Post date: 09-Mar-2012 06:17:03

We humans use a large number of symbols in our written languages. Often these same symbols are also used to write mathematical ideas and we each have learned how to manipulate these mathematical symbols to undertake arithmetic, trigonometry, calculus and the like. More recently computers have been developed which can store and process vast quantities of these written symbols far more rapidly than humans. However, while human brains can learn to store and manipulate symbols, the operation of a brain remains very distinctly different to that of a computer. Furthermore, Natural spoken languages are very distinctly different to mathematical languages (including computer programming languages).

Written language symbols were developed to record spoken languages that had evolved in very much earlier times. Children acquire speech in a largely automatic and effortless process, before learning to read and write, and then only with considerable effort. In each case, the recognition system is primary to the production system. For example, infant comprehension precedes speech; vocabulary for reception is generally larger than for production; multi-linguals that speak with a foreign accent do not hear with a foreign accent (Lamb 1999).

The artificial written symbols (letters, words, punctuation, sentences, paragraphs etc) are attached to natural spoken language; not the other way around.
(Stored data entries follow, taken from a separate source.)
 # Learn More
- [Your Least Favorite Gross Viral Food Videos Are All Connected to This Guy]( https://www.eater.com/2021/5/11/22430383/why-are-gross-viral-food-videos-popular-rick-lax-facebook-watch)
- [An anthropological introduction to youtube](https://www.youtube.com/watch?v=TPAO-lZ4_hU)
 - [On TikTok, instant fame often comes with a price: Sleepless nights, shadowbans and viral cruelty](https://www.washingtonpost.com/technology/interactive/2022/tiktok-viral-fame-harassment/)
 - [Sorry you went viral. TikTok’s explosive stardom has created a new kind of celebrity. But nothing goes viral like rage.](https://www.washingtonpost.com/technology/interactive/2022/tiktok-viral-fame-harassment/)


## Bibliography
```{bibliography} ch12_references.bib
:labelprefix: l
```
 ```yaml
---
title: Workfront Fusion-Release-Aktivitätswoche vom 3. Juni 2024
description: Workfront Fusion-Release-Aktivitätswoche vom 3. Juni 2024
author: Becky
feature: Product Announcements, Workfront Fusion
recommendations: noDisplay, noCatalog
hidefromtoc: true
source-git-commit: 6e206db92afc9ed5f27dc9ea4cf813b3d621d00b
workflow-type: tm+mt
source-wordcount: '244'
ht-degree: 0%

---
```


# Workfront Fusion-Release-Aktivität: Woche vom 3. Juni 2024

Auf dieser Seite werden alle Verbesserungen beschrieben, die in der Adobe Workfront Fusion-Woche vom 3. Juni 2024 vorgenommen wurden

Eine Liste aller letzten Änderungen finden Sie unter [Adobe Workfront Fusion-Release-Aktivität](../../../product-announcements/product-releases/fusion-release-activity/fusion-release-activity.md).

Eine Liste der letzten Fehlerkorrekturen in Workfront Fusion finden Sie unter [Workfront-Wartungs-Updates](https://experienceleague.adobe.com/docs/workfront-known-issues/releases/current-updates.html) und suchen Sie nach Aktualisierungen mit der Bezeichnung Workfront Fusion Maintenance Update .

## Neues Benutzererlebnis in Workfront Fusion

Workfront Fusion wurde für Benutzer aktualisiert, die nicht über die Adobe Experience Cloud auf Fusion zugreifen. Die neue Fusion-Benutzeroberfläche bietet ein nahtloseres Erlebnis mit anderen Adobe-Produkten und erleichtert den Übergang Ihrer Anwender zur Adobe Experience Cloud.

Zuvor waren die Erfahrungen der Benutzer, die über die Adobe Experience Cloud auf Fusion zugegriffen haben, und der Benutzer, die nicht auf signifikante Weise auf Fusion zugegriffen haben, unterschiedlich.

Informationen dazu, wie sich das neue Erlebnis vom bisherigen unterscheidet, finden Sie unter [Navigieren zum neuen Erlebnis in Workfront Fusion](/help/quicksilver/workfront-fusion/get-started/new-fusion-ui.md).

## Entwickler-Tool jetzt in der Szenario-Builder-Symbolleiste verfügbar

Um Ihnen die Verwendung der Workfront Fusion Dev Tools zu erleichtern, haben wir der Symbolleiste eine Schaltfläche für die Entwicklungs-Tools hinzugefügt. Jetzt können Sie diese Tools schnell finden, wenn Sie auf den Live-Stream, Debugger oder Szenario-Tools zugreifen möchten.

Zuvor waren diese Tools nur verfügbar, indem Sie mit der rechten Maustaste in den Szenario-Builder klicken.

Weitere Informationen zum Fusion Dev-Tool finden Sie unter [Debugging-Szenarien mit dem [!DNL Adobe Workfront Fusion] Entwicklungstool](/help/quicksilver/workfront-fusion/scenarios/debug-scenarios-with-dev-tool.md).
The correspondence between spoken language and written language is only broad; consider “I am going to” vs. “I'm gonna” vs. “amona”. The rhythm, stress and intonation of spoken language are not completely captured by the written symbols; consider “Jennifer put her briefcase on the dining-room table” vs. “Jennifer put her briefcase on the dining-room table” vs. “Jennifer put her briefcase on the dining-room table”. One word can represent multiple concepts, and concepts can be represented by multiple words; consider hard and difficult.
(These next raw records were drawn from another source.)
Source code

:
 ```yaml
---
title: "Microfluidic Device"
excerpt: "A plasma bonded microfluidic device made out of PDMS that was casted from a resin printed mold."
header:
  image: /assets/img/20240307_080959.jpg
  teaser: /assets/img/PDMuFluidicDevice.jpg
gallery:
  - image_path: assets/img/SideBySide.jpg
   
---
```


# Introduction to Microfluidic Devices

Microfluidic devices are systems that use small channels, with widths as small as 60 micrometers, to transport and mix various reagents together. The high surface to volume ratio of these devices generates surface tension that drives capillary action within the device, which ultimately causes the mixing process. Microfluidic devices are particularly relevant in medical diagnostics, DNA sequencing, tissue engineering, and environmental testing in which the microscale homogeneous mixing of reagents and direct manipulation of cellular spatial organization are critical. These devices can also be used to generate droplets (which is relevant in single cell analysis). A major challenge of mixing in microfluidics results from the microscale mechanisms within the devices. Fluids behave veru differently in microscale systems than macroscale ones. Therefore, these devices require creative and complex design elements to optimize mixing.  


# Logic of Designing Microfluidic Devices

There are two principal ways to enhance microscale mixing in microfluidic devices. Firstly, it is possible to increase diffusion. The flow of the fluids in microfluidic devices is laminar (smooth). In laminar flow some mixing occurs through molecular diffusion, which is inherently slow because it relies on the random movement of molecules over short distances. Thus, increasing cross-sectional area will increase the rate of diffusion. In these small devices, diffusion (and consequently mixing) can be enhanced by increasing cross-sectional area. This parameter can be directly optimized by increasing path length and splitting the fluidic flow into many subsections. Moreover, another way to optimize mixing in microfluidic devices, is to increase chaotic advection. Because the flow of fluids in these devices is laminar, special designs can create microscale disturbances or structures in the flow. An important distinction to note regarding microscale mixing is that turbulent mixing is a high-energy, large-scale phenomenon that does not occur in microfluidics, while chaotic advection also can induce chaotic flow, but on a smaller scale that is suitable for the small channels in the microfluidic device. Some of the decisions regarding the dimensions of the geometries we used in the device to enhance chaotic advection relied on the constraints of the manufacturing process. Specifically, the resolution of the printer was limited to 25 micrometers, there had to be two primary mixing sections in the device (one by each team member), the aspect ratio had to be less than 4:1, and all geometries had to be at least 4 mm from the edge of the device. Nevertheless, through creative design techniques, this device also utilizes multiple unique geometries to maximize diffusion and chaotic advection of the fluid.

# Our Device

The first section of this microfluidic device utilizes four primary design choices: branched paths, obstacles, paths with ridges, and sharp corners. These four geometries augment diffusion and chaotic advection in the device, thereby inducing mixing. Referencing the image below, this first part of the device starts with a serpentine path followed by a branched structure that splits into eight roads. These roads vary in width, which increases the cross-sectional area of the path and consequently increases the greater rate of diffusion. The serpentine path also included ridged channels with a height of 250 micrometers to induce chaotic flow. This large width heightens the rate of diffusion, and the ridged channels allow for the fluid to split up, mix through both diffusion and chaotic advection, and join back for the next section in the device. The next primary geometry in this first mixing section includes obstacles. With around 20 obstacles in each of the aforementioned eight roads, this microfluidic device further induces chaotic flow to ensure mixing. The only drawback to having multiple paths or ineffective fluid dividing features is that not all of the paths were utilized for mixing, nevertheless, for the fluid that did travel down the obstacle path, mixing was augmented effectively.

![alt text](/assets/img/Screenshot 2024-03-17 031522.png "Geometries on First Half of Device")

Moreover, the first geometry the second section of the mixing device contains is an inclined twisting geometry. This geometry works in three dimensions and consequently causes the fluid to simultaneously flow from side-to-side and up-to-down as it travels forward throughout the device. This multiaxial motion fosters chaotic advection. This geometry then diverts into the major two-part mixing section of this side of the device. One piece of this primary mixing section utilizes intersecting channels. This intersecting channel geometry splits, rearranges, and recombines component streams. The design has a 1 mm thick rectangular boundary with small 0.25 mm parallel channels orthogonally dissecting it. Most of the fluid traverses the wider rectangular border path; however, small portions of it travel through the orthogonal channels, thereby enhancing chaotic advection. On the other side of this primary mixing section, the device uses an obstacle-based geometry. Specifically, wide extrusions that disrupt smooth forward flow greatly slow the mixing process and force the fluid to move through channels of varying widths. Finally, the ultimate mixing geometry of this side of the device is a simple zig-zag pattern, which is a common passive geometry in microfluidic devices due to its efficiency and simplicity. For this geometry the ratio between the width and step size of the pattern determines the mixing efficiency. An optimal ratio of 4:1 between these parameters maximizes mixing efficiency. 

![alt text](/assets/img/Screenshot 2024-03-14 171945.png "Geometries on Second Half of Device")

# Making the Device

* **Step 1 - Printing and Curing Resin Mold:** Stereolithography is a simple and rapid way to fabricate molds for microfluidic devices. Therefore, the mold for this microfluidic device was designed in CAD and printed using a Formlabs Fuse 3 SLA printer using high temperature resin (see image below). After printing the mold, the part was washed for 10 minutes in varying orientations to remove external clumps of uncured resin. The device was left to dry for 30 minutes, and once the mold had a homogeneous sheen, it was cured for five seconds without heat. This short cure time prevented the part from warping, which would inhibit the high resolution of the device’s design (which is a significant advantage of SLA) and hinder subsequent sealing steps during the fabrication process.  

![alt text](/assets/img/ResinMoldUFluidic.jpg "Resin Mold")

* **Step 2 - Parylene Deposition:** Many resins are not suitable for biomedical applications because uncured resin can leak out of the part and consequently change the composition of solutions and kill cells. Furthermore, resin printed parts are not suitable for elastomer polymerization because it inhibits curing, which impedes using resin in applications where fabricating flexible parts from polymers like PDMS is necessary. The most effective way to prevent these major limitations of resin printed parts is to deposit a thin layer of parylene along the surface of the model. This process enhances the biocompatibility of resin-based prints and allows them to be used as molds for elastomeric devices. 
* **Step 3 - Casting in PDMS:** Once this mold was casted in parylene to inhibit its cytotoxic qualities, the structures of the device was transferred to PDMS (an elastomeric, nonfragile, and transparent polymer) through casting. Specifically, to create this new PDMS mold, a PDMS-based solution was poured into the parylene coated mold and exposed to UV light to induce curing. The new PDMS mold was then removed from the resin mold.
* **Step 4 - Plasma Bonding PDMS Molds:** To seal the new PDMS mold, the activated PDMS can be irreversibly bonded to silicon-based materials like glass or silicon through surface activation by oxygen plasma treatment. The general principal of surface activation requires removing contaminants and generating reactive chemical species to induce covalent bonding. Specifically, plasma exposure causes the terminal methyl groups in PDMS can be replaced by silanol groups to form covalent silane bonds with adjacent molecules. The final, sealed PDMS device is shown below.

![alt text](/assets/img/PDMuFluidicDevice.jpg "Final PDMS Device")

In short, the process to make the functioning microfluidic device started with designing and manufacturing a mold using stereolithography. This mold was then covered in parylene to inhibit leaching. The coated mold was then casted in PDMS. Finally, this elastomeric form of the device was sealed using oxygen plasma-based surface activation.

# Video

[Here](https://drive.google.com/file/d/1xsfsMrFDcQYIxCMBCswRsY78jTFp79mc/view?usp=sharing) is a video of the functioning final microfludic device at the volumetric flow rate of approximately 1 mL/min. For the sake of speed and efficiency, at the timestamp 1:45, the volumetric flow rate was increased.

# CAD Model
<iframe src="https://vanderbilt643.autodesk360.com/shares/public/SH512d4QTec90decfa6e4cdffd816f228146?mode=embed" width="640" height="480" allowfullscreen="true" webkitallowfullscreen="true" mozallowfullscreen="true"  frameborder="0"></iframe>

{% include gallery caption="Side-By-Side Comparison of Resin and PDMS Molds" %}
In mathematics (and in computers), each symbol has a precise, formally defined meaning, founded on a small group of axioms. Natural languages are very different. Consider the natural language word 'game' as famously explored by Wittgenstein. In seeking a definition of a game, Wittgenstein first sought that which was common to all games. He found only a complicated network of similarities, overlapping and criss-crossing: sometimes overall similarities and sometimes similarities of detail. Look for the similarities in board-games, but then extend to card-games, and then on to ball-games. There is often winning, losing and competition, but what of the card-game patience, or throwing a ball to ones-self? What of the role of skill and luck; of the difference of skill in chess and in tennis. What of a war-game? Wittgenstein found that it was not even possible to draw a natural boundary around the meaning of a word. But Wittgenstein's whole point was the astonishing realization that we do not need a definition in order to use a word successfully in natural language. What does it mean to know what a game is, and not be able to say it? (Wittgenstein 1953)

A crucial property of a conceptual system is that none of its concepts can be described without an account of its relationships to various other concepts.

Lamb 1999

Lamb worked up from the various characteristics of spoken language to arrive at a theory for the structure in the human brain that must exist to support it's idiosyncratic nature. Lamb's structure is a network of nodes (called nections) which can become activated to varying degrees. The activation of one node can flow on to neighbors, but weakening with distance. The activation of a nection in Lamb's structure is equivalent to a concept, and learning involves the recruitment of latent nodes which happen to have the requisite connectivity to assemble the new concept.

No-where in Lamb's network, is there a place for the storage and retrieval of symbols. “There is no such thing as the meaning of a text apart from an interpreter. And meaning is not conveyed by a text, as the usual metaphor would have us believe. Rather, elements of the text activate meanings in the minds of interpreters. ... A text cannot be interpreted except by virtue of information already present in the system before the text is received. ... There is therefore no possibility of perfect communication through language.” (Lamb 1999)

Lamb,S.M (1999), Pathways of the Brain: The Neurocognitive Basis of Language. John Benjamins Publishing Co.

Wittgenstein,L. (1953), Philosophical Investigations. Blackwell.